I woke up on Sunday morning to find an email confirmation in my inbox from walmart.com, thanking me for my order. The email came through at 1:39 am, when I was asleep. I knew something was seriously wrong, because the last thing I purchased from walmart.com was a pair of pants weeks ago, which I received. I opened the confirmation and the following had been ordered: D-Link Whole Home Router- $89.00, 2 Year Replacement Plan for router ($9.00), and Just 4 You Walmart eGift Card ($200.00). All items were charged to the Visa debit card linked to my account for a total of $307.54. The transaction went through and the funds were deducted from my bank account.
I immediately called my bank's hotline and cancelled the card, printed the confirmation, and went to the police station to file a report. After that, I began doing some research online and found out I wasn't the only victim of walmart.com fraud. In fact, there are many, many others. I have found hundreds of stories from people with very similar or identical stories. And I believe that Walmart knows about this and is doing nothing to protect it's customers. I very much believe that this is either a security vulnerability that leaves walmart.com open to attacks from hackers, or it is an inside job. Let me tell you why. I use this card on a very limited number of online sites. Mostly bill pay and Amazon.com. I have been doing this for years and never had an issue. A few weeks after I make a purchase on walmart.com and it stores my card info, my account is compromised and my bank account drained. Also, I used a unique password for this walmart.com account. The perp used my walmart.com login and unique password, along with my billing and shipping address to make the fraudulent purchase.
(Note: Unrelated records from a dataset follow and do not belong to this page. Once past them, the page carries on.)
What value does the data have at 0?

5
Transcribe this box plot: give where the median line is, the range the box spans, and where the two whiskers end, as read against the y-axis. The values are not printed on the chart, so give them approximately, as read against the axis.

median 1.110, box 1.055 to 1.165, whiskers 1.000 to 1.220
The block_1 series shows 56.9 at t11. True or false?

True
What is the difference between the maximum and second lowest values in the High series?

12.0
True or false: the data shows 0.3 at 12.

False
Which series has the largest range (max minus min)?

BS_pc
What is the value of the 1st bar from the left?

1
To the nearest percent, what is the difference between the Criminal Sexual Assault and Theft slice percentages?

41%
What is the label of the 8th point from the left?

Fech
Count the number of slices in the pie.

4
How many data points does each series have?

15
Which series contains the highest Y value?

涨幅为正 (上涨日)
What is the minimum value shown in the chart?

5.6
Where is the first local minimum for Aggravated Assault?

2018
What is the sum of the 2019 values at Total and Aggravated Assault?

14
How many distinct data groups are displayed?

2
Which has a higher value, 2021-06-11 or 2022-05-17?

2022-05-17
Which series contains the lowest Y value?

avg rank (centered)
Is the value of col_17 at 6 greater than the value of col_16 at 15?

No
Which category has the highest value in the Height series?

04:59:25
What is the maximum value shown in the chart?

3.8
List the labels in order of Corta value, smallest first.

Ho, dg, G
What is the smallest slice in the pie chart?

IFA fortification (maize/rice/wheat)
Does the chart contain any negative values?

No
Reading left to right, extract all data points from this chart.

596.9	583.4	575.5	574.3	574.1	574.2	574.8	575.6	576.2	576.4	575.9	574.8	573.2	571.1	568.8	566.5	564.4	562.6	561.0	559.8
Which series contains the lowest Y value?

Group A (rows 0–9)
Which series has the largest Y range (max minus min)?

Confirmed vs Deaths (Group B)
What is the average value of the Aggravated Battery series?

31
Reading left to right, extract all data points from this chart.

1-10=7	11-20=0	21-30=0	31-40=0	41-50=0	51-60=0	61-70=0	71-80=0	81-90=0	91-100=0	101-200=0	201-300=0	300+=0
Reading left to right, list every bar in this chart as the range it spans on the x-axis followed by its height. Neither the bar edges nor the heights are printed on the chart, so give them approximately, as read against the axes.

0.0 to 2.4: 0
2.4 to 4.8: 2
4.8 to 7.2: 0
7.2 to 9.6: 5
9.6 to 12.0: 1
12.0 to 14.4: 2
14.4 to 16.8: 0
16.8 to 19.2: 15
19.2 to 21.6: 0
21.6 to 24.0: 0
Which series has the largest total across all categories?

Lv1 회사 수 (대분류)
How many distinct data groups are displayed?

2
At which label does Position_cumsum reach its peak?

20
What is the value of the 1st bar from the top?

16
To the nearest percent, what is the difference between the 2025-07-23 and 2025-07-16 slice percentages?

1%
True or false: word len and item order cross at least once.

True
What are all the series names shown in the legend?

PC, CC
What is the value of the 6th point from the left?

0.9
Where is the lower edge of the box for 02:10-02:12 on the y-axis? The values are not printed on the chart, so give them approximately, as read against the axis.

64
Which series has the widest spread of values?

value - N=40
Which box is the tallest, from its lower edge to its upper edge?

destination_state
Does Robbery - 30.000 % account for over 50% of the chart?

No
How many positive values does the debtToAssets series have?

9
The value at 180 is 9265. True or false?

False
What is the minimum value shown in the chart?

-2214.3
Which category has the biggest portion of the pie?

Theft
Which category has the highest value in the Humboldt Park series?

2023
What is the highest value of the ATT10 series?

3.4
Also, I believe this is a sophisticated crime ring carrying out these attacks. They have it all planned out. first, they know that Walmart.com stores payment information without your consent and doesn't require security codes to be entered. Second, Walmart.com charges your form of payment immediately, as opposed to waiting until the item ships, unlike most retailers. Third, the perp added a router with protection plan (legitimate items) to avoid Walmart's fraud flags going up on the transaction. The real prize for the perp was those sneaky egift certificates, which they had sent to some yahoo email account. Just the fact that they added the decoy items, make me highly suspicious that Walmart knows about this fraud. And last, they made the purchase in the middle of the night while I was sleeping, so that I would not get the email notification from Walmart until hours later.
In my honest opinion, a major investigation needs to be launched into this fraud that is occurring on a large scale on walmart.com. And I believe a lawsuit is definitely not out of the question. My advice? Do not shop on walmart.com, and if you do, call walmart customer service and have them remove your stored payment information from their records.